= Rabbi Bana'ah =

R. Bana'ah (בנאה; or R. Benaiah, בניה, both derived from the word בניה, Benaia ('bniya'), lit. construction or building; was a rabbi who lived in the early 3rd century, during the intermediate period between the Tannaim and the Amoraim.

==Biography==
His description of the speech in his place of origin suggests he may have come from outside the Land of Israel.

Bannaah apparently lived in Tiberias, and his pupils included Johanan ben Nappaha.

The following story is told: "Bannaah was in the habit of marking tombs, in order that persons might guard themselves against ritual impurity. Once he arrived at the Cave of the Patriarchs. At the entrance he found Eliezer (Abraham's servant) and, being announced by him, then entered. When Bannaah endeavored to view the grave of Adam, which was situated in the same cave, a voice came from heaven, saying: 'You may look upon the image of My image [Jacob], but not upon My direct image [Adam].' But Bannaah had already seen the soles of Adam's feet, which were similar to two suns."

==Teachings==
Not much of a halakhic nature from him has been preserved; but he is distinguished as one of the great aggadists of his time.

===Halacha===
Regarding Bannaah's relation to Judah haNasi, the following utterance is characteristic: "Man should ever penetrate deep into the study of the Mishnah; for if he knock it will be opened to him, be it the Talmud [= halakhah] or the aggadah". Bannaah therefore belongs to the few of the semi-tannaim who fully acknowledged the value in Judah's collection of the Mishnah, regarding it as a progressive step in the development of the tannaitic literature.

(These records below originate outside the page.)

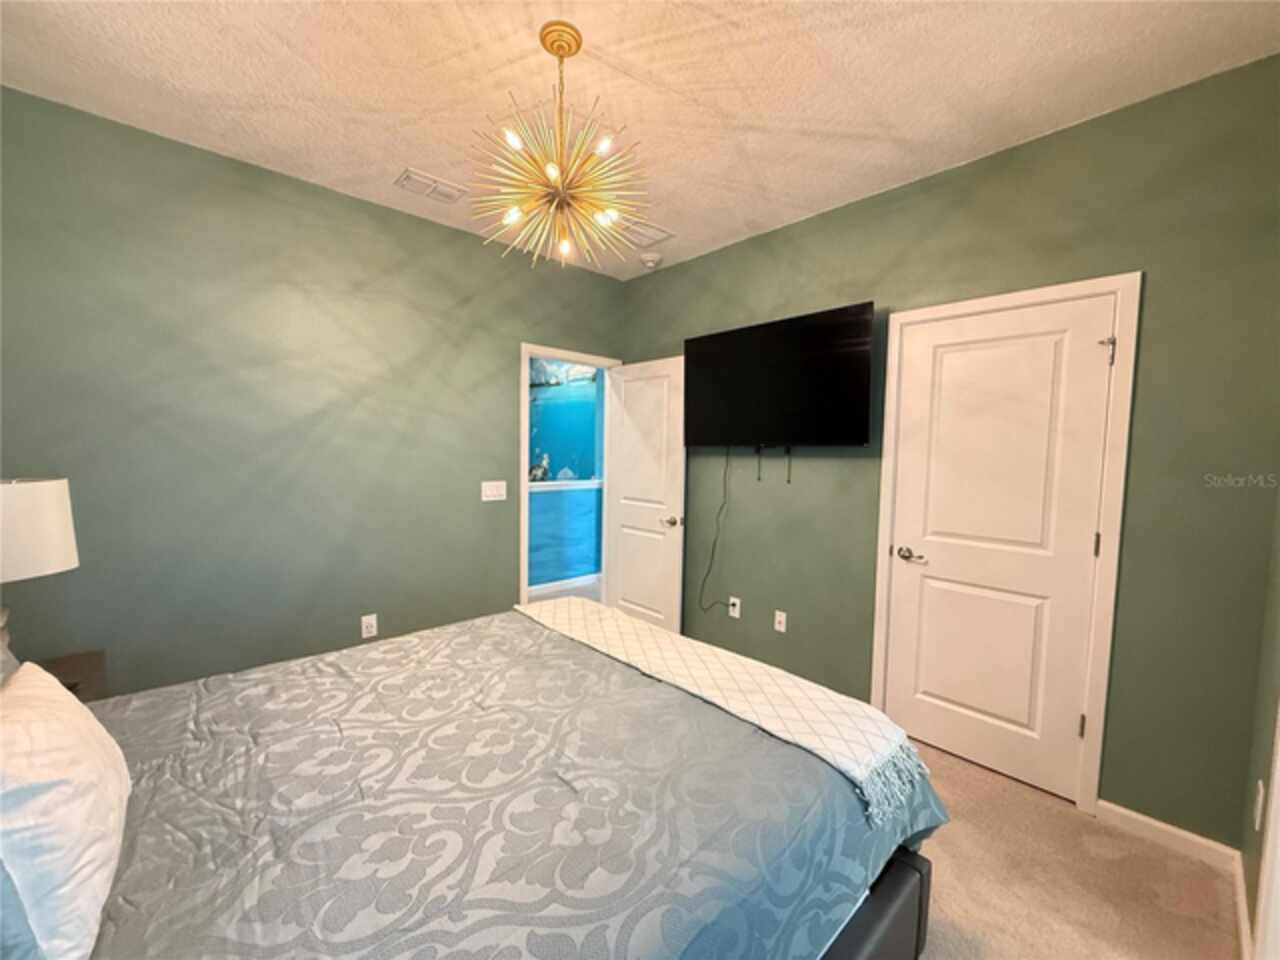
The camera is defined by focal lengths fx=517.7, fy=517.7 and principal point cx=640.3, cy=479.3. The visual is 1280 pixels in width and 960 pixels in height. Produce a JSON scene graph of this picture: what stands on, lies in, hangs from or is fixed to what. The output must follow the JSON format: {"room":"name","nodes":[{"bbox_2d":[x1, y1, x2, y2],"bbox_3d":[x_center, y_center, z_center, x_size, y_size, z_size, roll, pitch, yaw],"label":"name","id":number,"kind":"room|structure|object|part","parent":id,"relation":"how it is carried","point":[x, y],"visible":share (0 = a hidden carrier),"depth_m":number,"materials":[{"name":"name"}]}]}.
{"room":"bedroom","nodes":[
{"label":"bedroom","id":0,"kind":"room"},
{"bbox_2d":[0,86,623,694],"bbox_3d":[-1.425,-0.131,2.962,3.500,2.731,0.123,-3,5,-43],"label":"left wall","id":1,"kind":"structure","parent":0,"point":[502,367],"depth_m":2.45,"materials":[{"name":"green paint"}]},
{"bbox_2d":[360,613,377,638],"bbox_3d":[-1.499,0.811,2.864,0.073,0.118,0.009,-3,5,-43],"label":"wall socket","id":2,"kind":"object","parent":1,"relation":"attached to","point":[364,625],"visible":0.99,"depth_m":2.86,"materials":[{"name":"white plastic"}]},
{"bbox_2d":[481,480,506,501],"bbox_3d":[-0.938,0.071,3.320,0.167,0.120,0.014,-3,5,-43],"label":"light switch","id":3,"kind":"object","parent":1,"relation":"attached to","point":[483,498],"visible":0.97,"depth_m":3.32,"materials":[{"name":"white plastic"}]},
{"bbox_2d":[519,342,617,610],"bbox_3d":[-0.537,0.125,3.858,0.879,2.103,0.154,-3,5,-43],"label":"door frame","id":4,"kind":"structure","parent":1,"relation":"attached to","point":[526,485],"depth_m":3.60,"materials":[{"name":"white paint"}]},
{"bbox_2d":[605,356,687,632],"bbox_3d":[0.025,0.174,3.820,0.167,2.039,0.776,-3,5,-43],"label":"open door","id":5,"kind":"structure","parent":4,"relation":"attached to","point":[624,517],"depth_m":3.76,"materials":[{"name":"white paint"}]},
{"bbox_3d":[0.227,0.288,3.620,0.148,0.069,0.128,-3,5,-43],"label":"handle","id":6,"kind":"part","parent":5,"relation":"part of","materials":[{"name":"silver metal"}]},
{"bbox_2d":[0,0,1279,280],"bbox_3d":[-0.207,-1.445,1.672,3.618,0.103,3.821,-3,5,-43],"label":"ceiling","id":7,"kind":"structure","parent":0,"point":[743,216],"depth_m":1.83,"materials":[{"name":"paint"}]},
{"bbox_2d":[394,168,466,203],"bbox_3d":[-1.060,-1.466,2.611,0.314,0.017,0.190,-3,5,-43],"label":"ceiling vent","id":8,"kind":"object","parent":7,"relation":"attached to","point":[409,176],"visible":0.99,"depth_m":2.59,"materials":[{"name":"white metal"}]},
{"bbox_2d":[469,23,650,268],"bbox_3d":[-0.257,-1.066,1.700,0.602,0.695,0.600,-3,5,-43],"label":"chandelier","id":9,"kind":"object","parent":7,"relation":"hanging from","point":[549,168],"visible":1,"depth_m":1.65,"materials":[{"name":"gold metal"}]},
{"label":"bulb","id":10,"kind":"part","parent":9,"relation":"part of","materials":[{"name":"white glass"}]},
{"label":"bulb","id":11,"kind":"part","parent":9,"relation":"part of","materials":[{"name":"glass"}]},
{"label":"bulb","id":12,"kind":"part","parent":9,"relation":"part of","materials":[{"name":"white"}]},
{"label":"bulb","id":13,"kind":"part","parent":9,"relation":"part of","materials":[{"name":"white"}]},
{"bbox_2d":[620,218,673,247],"bbox_3d":[-0.015,-1.477,3.118,0.328,0.015,0.292,-3,5,-43],"label":"ceiling vent","id":14,"kind":"object","parent":7,"relation":"attached to","point":[663,235],"visible":0.84,"depth_m":3.09,"materials":[{"name":"white metal"}]},
{"bbox_2d":[639,252,661,270],"bbox_3d":[0.067,-1.488,3.541,0.139,0.050,0.139,-3,5,-43],"label":"smoke detector","id":15,"kind":"object","parent":7,"relation":"attached to","point":[647,259],"visible":0.99,"depth_m":3.50,"materials":[{"name":"white plastic"}]},
{"bbox_2d":[615,56,1279,850],"bbox_3d":[1.020,-0.089,2.900,0.123,2.717,3.542,-3,5,-43],"label":"right wall","id":16,"kind":"structure","parent":0,"point":[698,262],"depth_m":1.97,"materials":[{"name":"green paint"}]},
{"bbox_2d":[728,596,741,618],"bbox_3d":[0.597,0.818,3.315,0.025,0.119,0.076,-3,5,-43],"label":"wall socket","id":17,"kind":"object","parent":16,"relation":"attached to","point":[738,603],"visible":0.98,"depth_m":3.31,"materials":[{"name":"white plastic"}]},
{"bbox_2d":[684,301,875,449],"bbox_3d":[0.756,-0.532,3.013,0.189,0.755,1.216,-3,5,-43],"label":"television","id":18,"kind":"object","parent":16,"relation":"attached to","point":[865,418],"visible":0.99,"depth_m":2.88,"materials":[{"name":"black"}]},
{"bbox_2d":[697,448,733,613],"bbox_3d":[0.491,0.323,3.361,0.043,1.067,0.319,-3,5,-43],"label":"power cord","id":19,"kind":"object","parent":18,"relation":"hanging from","point":[724,474],"visible":0.96,"depth_m":3.37,"materials":[{"name":"black plastic"}]},
{"bbox_2d":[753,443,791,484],"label":"television mount straps","id":20,"kind":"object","parent":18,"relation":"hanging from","point":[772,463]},
{"bbox_2d":[773,609,786,632],"bbox_3d":[0.827,0.841,3.074,0.010,0.118,0.072,-3,5,-43],"label":"wall socket","id":21,"kind":"object","parent":16,"relation":"attached to","point":[780,627],"visible":0.98,"depth_m":3.07,"materials":[{"name":"white plastic"}]},
{"bbox_2d":[869,273,1140,816],"bbox_3d":[1.550,0.267,2.329,0.145,2.102,0.891,-3,5,-43],"label":"closet door frame","id":22,"kind":"structure","parent":16,"relation":"attached to","point":[1090,756],"depth_m":2.05,"materials":[{"name":"white paint"}]},
{"bbox_2d":[882,294,1117,804],"bbox_3d":[1.529,0.298,2.292,0.103,2.023,0.728,-3,5,-43],"label":"closet door","id":23,"kind":"structure","parent":22,"relation":"in","point":[923,722],"depth_m":2.26,"materials":[{"name":"white paint"}]},
{"bbox_3d":[1.307,0.367,2.493,0.099,0.065,0.166,-3,5,-43],"label":"handle","id":24,"kind":"part","parent":23,"relation":"part of","materials":[{"name":"silver metal"}]},
{"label":"hinge","id":25,"kind":"part","parent":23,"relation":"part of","materials":[{"name":"metal"}]},
{"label":"hinge","id":26,"kind":"part","parent":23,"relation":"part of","materials":[{"name":"silver metal"}]},
{"bbox_3d":[1.820,-0.501,2.032,0.046,0.099,0.045,-3,5,-43],"label":"hinge","id":27,"kind":"part","parent":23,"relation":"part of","materials":[{"name":"silver metal"}]},
{"bbox_2d":[1095,800,1240,873],"bbox_3d":[1.930,1.309,1.921,0.013,0.084,0.384,-3,5,-43],"label":"baseboard","id":28,"kind":"structure","parent":16,"relation":"attached to","point":[1138,816],"depth_m":1.90,"materials":[{"name":"white paint"}]},
{"bbox_2d":[903,737,1241,959],"bbox_3d":[-0.463,1.374,1.720,4.090,0.103,4.232,-3,5,-43],"label":"carpet floor","id":29,"kind":"structure","parent":0,"point":[926,955],"depth_m":1.74,"materials":[{"name":"beige carpet"}]},
{"bbox_2d":[34,650,109,701],"bbox_3d":[-2.099,0.975,1.710,0.486,0.578,0.523,-3,5,-43],"label":"nightstand","id":30,"kind":"object","parent":29,"relation":"on","point":[80,668],"visible":0.21,"depth_m":1.86,"materials":[{"name":"brown wood"}]},
{"bbox_2d":[0,475,79,655],"bbox_3d":[-2.055,0.317,1.628,0.376,0.676,0.376,-3,5,-43],"label":"table lamp","id":31,"kind":"object","parent":30,"relation":"on","point":[49,496],"visible":0.97,"depth_m":1.60,"materials":[{"name":"white fabric"}]},
{"bbox_3d":[-2.045,0.160,1.652,0.368,0.295,0.376,1,3,16],"label":"lamp shade","id":32,"kind":"part","parent":31,"relation":"part of","materials":[{"name":"white fabric"}]},
{"bbox_2d":[19,599,944,959],"bbox_3d":[-0.569,0.710,1.341,2.307,1.233,1.956,-3,5,-43],"label":"bed","id":33,"kind":"object","parent":29,"relation":"on","point":[889,886],"visible":0.92,"depth_m":1.12,"materials":[{"name":"fabric"}]},
{"bbox_2d":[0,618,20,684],"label":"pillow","id":34,"kind":"object","parent":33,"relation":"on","point":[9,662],"visible":0.38,"depth_m":1.23,"materials":[{"name":"fabric"}]},
{"bbox_2d":[0,657,130,959],"bbox_3d":[-1.053,0.540,0.888,0.215,0.362,0.544,-3,5,-43],"label":"pillow","id":35,"kind":"object","parent":33,"relation":"on","point":[35,676],"visible":1,"depth_m":0.79,"materials":[{"name":"white fabric"}]},
{"bbox_2d":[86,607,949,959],"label":"comforter","id":36,"kind":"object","parent":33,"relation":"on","point":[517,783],"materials":[{"name":"fabric"}]},
{"bbox_2d":[520,595,932,826],"bbox_3d":[0.066,0.686,1.929,0.389,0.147,1.766,-3,5,-43],"label":"throw blanket","id":37,"kind":"object","parent":33,"relation":"on","point":[791,687],"visible":0.98,"depth_m":1.56,"materials":[{"name":"beige fabric"}]},
{"bbox_3d":[-0.039,1.166,1.347,1.413,0.306,1.112,-3,5,-43],"label":"bed frame","id":38,"kind":"part","parent":33,"relation":"part of","materials":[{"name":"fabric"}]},
{"bbox_2d":[1239,486,1279,959],"bbox_3d":[0.962,0.119,0.554,3.319,2.675,0.124,-3,5,-43],"label":"right wall","id":39,"kind":"structure","parent":0,"point":[1252,859],"depth_m":1.57,"materials":[{"name":"paint"}]},
{"bbox_2d":[1232,853,1252,959],"bbox_3d":[1.774,1.323,1.521,0.764,0.087,0.015,-3,5,-43],"label":"baseboard","id":40,"kind":"structure","parent":39,"relation":"attached to","point":[1244,931],"depth_m":1.56,"materials":[{"name":"white paint"}]},
{"bbox_2d":[1252,779,1264,831],"bbox_3d":[1.798,0.952,1.507,0.058,0.130,0.017,-3,5,-43],"label":"wall socket","id":41,"kind":"object","parent":39,"relation":"attached to","point":[1260,783],"visible":0.96,"depth_m":1.49,"materials":[{"name":"white plastic"}]},
{"bbox_2d":[1253,702,1279,959],"bbox_3d":[1.477,0.518,1.000,0.915,1.928,0.190,-3,5,-43],"label":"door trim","id":42,"kind":"structure","parent":39,"relation":"attached to","point":[1278,791],"depth_m":1.32,"materials":[{"name":"white paint"}]},
{"label":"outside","id":43,"kind":"structure","parent":0,"visible":0},
{"bbox_2d":[528,358,604,587],"bbox_3d":[-0.981,-0.252,5.170,3.624,2.706,0.135,-3,5,-43],"label":"hallway wall","id":44,"kind":"structure","parent":43,"point":[552,466],"depth_m":5.32,"materials":[{"name":"paint"}]},
{"bbox_2d":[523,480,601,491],"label":"ledge trim","id":45,"kind":"structure","parent":44,"relation":"attached to","point":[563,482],"depth_m":5.11,"materials":[{"name":"white paint"}]},
{"bbox_2d":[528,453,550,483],"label":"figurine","id":46,"kind":"object","parent":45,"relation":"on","point":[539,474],"visible":0.77,"depth_m":5.03,"materials":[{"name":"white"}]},
{"bbox_2d":[528,574,601,602],"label":"hallway baseboard","id":47,"kind":"structure","parent":44,"relation":"attached to","point":[544,587],"depth_m":5.19,"materials":[{"name":"white paint"}]}
]}

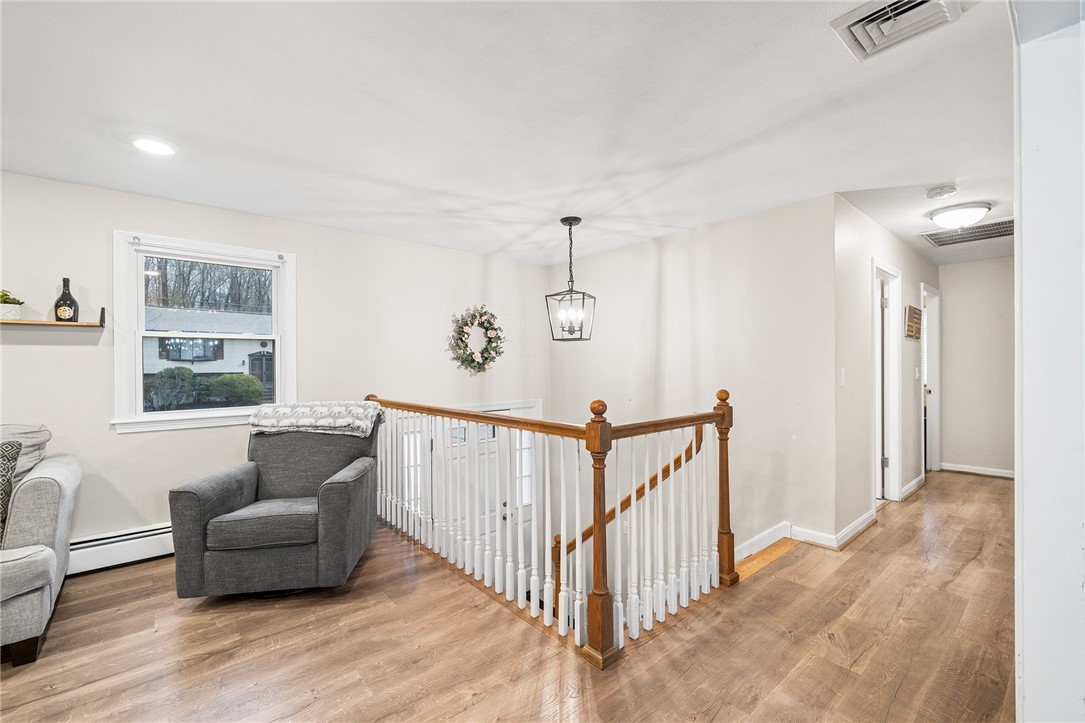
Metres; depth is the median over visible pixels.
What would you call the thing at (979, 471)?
baseboard
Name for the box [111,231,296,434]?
window
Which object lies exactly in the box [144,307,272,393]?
neighboring house
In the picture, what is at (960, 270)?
hallway end wall
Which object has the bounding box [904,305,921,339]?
wall sign
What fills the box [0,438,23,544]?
throw pillow
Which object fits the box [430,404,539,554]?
front door
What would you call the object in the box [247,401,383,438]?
throw blanket
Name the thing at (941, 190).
smoke detector
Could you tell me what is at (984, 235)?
ceiling vent
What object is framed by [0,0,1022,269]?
ceiling
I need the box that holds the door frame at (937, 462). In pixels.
[921,284,941,474]
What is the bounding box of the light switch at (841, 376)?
[839,368,846,386]
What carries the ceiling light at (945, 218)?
attached to the ceiling
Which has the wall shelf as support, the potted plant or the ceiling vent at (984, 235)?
the potted plant
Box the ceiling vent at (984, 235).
[919,217,1012,248]
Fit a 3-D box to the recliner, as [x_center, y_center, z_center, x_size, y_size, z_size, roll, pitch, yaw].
[-1.526,0.804,2.644,0.924,0.956,0.960,0,0,-6]
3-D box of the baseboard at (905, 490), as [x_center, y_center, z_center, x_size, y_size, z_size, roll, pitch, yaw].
[3.699,1.222,4.198,1.185,0.094,0.019,0,0,-41]
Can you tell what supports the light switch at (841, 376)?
attached to the hallway wall at (882, 251)
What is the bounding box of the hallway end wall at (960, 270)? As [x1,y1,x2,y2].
[937,255,1014,476]
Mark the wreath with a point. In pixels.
(463, 331)
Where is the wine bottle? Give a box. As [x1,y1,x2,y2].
[53,277,79,321]
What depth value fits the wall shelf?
2.51 m
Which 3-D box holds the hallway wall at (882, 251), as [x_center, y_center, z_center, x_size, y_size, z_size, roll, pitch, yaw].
[3.341,0.068,4.056,3.421,2.461,0.123,0,0,-41]
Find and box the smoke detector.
[924,184,956,199]
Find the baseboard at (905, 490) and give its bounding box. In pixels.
[899,474,924,499]
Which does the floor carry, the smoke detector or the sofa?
the sofa
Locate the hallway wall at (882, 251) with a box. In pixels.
[834,195,936,542]
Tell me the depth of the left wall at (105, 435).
3.09 m
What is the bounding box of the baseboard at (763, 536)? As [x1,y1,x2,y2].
[736,521,791,562]
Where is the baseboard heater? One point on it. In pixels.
(145, 534)
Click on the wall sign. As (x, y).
(918, 319)
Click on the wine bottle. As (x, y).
(62, 300)
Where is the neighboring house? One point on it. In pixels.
(247, 361)
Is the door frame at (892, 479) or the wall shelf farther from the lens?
the door frame at (892, 479)
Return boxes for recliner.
[171,406,382,598]
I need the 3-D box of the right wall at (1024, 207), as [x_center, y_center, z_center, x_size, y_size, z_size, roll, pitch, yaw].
[1.609,0.109,1.180,1.384,2.396,0.325,0,0,-41]
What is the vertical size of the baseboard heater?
0.194 m
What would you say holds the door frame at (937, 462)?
in the hallway wall at (882, 251)
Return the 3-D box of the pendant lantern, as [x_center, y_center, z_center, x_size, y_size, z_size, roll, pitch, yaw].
[0.227,-0.649,3.367,0.324,0.975,0.322,0,0,25]
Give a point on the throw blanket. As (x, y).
(279, 409)
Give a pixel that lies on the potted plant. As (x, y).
(5, 302)
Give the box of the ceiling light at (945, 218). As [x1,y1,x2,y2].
[926,201,992,230]
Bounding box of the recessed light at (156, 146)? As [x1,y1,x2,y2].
[129,134,177,156]
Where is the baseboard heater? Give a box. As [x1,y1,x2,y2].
[68,522,174,574]
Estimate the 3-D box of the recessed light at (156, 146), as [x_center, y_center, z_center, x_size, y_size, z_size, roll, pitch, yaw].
[-2.020,-1.122,2.198,0.205,0.011,0.208,0,0,-41]
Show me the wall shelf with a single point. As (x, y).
(49, 323)
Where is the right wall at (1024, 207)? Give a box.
[1013,0,1084,722]
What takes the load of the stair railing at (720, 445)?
on the floor
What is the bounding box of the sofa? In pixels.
[0,422,80,666]
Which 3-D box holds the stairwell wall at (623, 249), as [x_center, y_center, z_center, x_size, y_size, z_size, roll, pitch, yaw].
[1.073,1.213,3.981,0.134,4.700,2.964,0,0,-41]
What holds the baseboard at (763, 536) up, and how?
attached to the stairwell wall at (623, 249)
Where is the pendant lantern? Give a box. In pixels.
[545,216,596,342]
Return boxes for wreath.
[447,305,505,373]
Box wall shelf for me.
[1,307,103,327]
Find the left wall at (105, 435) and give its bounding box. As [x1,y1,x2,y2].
[1,169,552,560]
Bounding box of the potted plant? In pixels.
[0,289,25,320]
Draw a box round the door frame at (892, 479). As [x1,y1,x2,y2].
[871,260,901,504]
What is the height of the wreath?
0.721 m
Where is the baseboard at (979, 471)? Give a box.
[941,462,1013,478]
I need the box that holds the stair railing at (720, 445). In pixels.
[364,386,736,668]
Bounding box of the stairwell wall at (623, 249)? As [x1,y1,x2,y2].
[549,193,836,570]
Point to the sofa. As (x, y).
(47, 490)
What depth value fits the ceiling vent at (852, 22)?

He was willing to decide court cases by estimate without tangible proof. In a story similar to the Judgment of Solomon, it is recorded that he was called to decide on the inheritance of a man who died with one legitimate and nine mamzer sons. The father had left a will granting all his possessions "to one son" without specifying which. Banaah told the sons to go and beat the father's grave until the father returned to life and told them who was intended. One son refused to do this, and Banaah rewarded the inheritance to him. The remaining sons complained to the Byzantine government, which imprisoned Banaah, until his wife managed to get him freed.

He ruled that while owners of a shared courtyard could prevent each other from using the courtyard for various purposes, they could not prevent female owners from doing laundry there, as it was considered disrespectable for Jewish women to have to do laundry in public.

He insisted on rabbis dressing formally; his student Rabbi Yochanan, too, seems to have adopted this practice.

===Aggadah===
He said that the Biblical Joshua acted "in accordance with the spirit of the Law as revealed by God to Moses, also in instances when not directly instructed by the latter", which may also reflect his attitude towards halacha in general.

His view on the origin of the Pentateuch is remarkable as almost bordering on Biblical criticism. "The Torah was given in rolls", i.e. separate sections, which were afterward joined into a unity.

In aggadic exegesis, Bannaah frequently applies symbolism. For instance, he thinks that God demanded gold for the Tabernacle, in order that Israel might in this way do penance for the sin committed in worshiping the golden calf. The following words of Bannaah are also noteworthy: "Saul began to subtilize over the order which he had received to exterminate Amalek. 'If the men have sinned,' said he, 'in what manner have the women, the children, or the cattle?' Whereupon there came a voice from heaven that cried, 'Be not righteous overmuch', that is, 'Be not more just than thy Creator'".

===Quotes===
- Whoever occupies himself with the Torah for its own sake - his learning becomes an elixir of life to him, for it is said, 'It is a tree of life to those who grasp it'; and it is further said, 'It shall be as health to your navel'; and it is also said, 'For whoever finds me, finds life'. But, whoever occupies himself with the Torah not for its own sake - it becomes to him a deadly poison, as it is said, 'My doctrine shall drop [ya'arof] as the rain', and ‘arifa‘ surely means death, as it is said, 'And they shall break [ve'arfu] the heifer's neck there in the valley'."